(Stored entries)
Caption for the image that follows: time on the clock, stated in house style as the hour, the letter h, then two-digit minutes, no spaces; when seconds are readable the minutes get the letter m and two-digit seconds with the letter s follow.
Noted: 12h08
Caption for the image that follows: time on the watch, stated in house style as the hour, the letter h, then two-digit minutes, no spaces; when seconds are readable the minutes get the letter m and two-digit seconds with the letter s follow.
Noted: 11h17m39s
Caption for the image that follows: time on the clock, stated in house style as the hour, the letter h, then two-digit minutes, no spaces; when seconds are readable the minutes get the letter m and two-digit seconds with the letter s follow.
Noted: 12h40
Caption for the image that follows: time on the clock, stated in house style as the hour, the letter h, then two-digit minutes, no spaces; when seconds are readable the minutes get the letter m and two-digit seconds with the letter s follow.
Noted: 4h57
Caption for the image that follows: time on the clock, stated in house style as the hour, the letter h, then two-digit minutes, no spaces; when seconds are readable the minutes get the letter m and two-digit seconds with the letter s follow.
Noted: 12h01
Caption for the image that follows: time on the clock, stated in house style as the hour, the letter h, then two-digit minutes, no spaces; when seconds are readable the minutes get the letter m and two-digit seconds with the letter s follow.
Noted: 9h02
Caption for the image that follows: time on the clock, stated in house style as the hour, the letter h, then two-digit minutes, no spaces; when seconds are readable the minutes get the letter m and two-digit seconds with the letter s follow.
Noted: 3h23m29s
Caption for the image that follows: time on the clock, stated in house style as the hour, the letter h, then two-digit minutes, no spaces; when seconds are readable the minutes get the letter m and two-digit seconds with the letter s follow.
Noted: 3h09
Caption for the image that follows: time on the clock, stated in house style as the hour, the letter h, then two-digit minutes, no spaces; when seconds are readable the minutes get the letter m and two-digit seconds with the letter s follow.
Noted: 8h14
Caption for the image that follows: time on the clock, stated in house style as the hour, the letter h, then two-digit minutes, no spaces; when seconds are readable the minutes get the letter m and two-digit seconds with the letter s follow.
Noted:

§ **SET EXERCISE**
Arrange every line of the records above as a Markdown table with two columns, Row and Line. Number each row, and leave out blank lines.

§ **FULL OUTPUT**
| Row | Line |
|---|---|
| 1 | Caption for the image that follows: time on the clock, stated in house style as the hour, the letter h, then two-digit minutes, no spaces; when seconds are readable the minutes get the letter m and two-digit seconds with the letter s follow. |
| 2 | Noted: 12h08 |
| 3 | Caption for the image that follows: time on the watch, stated in house style as the hour, the letter h, then two-digit minutes, no spaces; when seconds are readable the minutes get the letter m and two-digit seconds with the letter s follow. |
| 4 | Noted: 11h17m39s |
| 5 | Caption for the image that follows: time on the clock, stated in house style as the hour, the letter h, then two-digit minutes, no spaces; when seconds are readable the minutes get the letter m and two-digit seconds with the letter s follow. |
| 6 | Noted: 12h40 |
| 7 | Caption for the image that follows: time on the clock, stated in house style as the hour, the letter h, then two-digit minutes, no spaces; when seconds are readable the minutes get the letter m and two-digit seconds with the letter s follow. |
| 8 | Noted: 4h57 |
| 9 | Caption for the image that follows: time on the clock, stated in house style as the hour, the letter h, then two-digit minutes, no spaces; when seconds are readable the minutes get the letter m and two-digit seconds with the letter s follow. |
| 10 | Noted: 12h01 |
| 11 | Caption for the image that follows: time on the clock, stated in house style as the hour, the letter h, then two-digit minutes, no spaces; when seconds are readable the minutes get the letter m and two-digit seconds with the letter s follow. |
| 12 | Noted: 9h02 |
| 13 | Caption for the image that follows: time on the clock, stated in house style as the hour, the letter h, then two-digit minutes, no spaces; when seconds are readable the minutes get the letter m and two-digit seconds with the letter s follow. |
| 14 | Noted: 3h23m29s |
| 15 | Caption for the image that follows: time on the clock, stated in house style as the hour, the letter h, then two-digit minutes, no spaces; when seconds are readable the minutes get the letter m and two-digit seconds with the letter s follow. |
| 16 | Noted: 3h09 |
| 17 | Caption for the image that follows: time on the clock, stated in house style as the hour, the letter h, then two-digit minutes, no spaces; when seconds are readable the minutes get the letter m and two-digit seconds with the letter s follow. |
| 18 | Noted: 8h14 |
| 19 | Caption for the image that follows: time on the clock, stated in house style as the hour, the letter h, then two-digit minutes, no spaces; when seconds are readable the minutes get the letter m and two-digit seconds with the letter s follow. |
| 20 | Noted: |